= Crook Hall =

Crook Hall, sited near Lanchester, County Durham, some 8 mi north west of the city of Durham, was the seat of the Baker family and one of two Roman Catholic seminaries which temporarily replaced the Douai seminary in Douai, France when that college was suppressed soon after the French Revolution. Crook Hall was itself superseded after a few years by Ushaw College.

==History==
First documented in the Boldon Book as “Cruketon pays four marks.” It is also listed in Bishops Hatfield's survey (1381) as, "John de Kirkby held the vill of Crokhogh and a hundred acres of arable arid woodland, by knight's service and 2s. and half an acre at Stokerley, once of Peter del Croke, 4d."

The estate changed hands numerous times during the following centuries ultimately ending up in the possession of the Baker family when purchased by Sir George Baker (1596-1667) in c. 1635. Sir George was the second son of Oswald Baker of Durham.
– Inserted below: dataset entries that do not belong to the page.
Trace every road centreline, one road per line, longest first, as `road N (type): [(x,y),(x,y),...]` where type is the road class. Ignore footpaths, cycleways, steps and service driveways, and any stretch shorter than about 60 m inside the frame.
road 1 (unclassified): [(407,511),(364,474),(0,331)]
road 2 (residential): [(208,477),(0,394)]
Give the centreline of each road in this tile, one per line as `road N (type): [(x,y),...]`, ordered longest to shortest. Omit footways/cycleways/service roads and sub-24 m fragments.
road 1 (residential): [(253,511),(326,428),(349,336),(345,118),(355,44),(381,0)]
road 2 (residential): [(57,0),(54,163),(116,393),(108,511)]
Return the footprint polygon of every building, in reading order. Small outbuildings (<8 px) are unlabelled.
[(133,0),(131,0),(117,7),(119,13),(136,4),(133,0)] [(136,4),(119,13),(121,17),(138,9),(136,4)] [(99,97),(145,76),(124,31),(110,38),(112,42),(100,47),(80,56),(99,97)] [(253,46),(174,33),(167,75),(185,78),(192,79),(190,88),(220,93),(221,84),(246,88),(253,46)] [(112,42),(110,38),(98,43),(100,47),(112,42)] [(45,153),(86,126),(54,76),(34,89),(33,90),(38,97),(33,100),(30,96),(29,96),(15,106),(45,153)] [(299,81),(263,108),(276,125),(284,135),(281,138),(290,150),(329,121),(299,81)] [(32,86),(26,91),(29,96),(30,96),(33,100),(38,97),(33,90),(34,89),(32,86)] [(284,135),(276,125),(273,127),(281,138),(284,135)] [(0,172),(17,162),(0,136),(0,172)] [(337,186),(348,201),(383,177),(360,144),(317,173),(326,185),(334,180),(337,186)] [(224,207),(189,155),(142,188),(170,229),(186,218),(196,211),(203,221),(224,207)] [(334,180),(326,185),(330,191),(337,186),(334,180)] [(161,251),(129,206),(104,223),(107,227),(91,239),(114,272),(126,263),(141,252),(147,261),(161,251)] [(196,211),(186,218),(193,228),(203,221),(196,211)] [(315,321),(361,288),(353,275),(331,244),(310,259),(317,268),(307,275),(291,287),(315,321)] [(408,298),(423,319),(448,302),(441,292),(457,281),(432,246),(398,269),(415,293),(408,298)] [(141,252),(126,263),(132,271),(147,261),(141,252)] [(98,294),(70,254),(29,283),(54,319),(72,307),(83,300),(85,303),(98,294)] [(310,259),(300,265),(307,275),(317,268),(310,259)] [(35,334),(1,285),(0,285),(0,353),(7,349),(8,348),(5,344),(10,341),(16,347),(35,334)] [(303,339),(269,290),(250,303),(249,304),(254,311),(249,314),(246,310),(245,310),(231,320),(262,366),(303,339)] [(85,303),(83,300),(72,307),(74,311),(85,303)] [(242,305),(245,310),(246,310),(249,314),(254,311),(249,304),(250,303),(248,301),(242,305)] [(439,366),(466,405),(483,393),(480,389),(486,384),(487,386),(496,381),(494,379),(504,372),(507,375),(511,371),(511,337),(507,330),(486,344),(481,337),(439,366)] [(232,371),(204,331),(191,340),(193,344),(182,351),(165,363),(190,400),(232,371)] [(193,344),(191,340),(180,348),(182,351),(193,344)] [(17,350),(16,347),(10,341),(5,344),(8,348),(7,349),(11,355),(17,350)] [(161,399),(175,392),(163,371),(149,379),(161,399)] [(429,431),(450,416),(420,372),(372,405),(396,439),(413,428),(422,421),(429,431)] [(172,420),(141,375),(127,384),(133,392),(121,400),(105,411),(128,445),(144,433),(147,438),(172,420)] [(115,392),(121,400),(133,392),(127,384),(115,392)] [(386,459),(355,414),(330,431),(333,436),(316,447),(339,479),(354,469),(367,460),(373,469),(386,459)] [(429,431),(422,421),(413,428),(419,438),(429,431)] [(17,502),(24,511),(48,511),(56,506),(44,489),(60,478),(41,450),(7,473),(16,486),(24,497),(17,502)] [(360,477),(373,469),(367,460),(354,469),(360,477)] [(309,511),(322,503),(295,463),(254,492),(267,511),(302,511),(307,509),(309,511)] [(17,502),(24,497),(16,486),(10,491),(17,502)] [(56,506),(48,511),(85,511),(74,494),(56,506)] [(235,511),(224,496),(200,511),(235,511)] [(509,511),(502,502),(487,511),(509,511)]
Sir George served as a recorder of Newcastle-on-Tyne and was a defender of that town for King Charles during the Civil War. His son George inherited the estate in 1667. George Baker MP, grandson of the original owner and member of parliament for Durham City, remodelled the house in 1716. The antiquarian, Thomas Baker (1656-1740), was a member of the family.

Crook Hall

Crook Hall in 1894, shortly before it was demolished

When the Douai Catholic seminary closed in 1793 the students were hastily brought back to England with the intention of creating a new seminary there, after the approval of the Roman Catholic Relief Act 1791. The refugee students were divided into two groups, one of which (mainly composed of students who were destined for the Northern Vicariate) moved on 15 October 1794 into Crook Hall, which had been leased from George Baker. The mansion was at that time unoccupied since Baker had moved his primary residence to Elemore Hall.

They studied under the guidance of Thomas Eyre, one of the former professors, John Lingard, the future historian and John Daniel, the president of Douai at its suppression. After ten years Crook Hall proved inadequate and in 1804 Bishop William Gibson began the building of Ushaw College at nearby Ushaw Moor, to which the college transferred in 1808.

The local village of Crookhall developed as coal and iron ore deposits were exploited. The hall was purchased by the Consett Iron Company in 1877 and demolished circa 1900. There was an avenue of beech trees which led from Delves Lane to Crook Hall. In 1890 it was noted that very few of the trees remained, the last falling in 1885. A row of beech still existed on either side of the fishpond in front of the hall which was described as "ruined".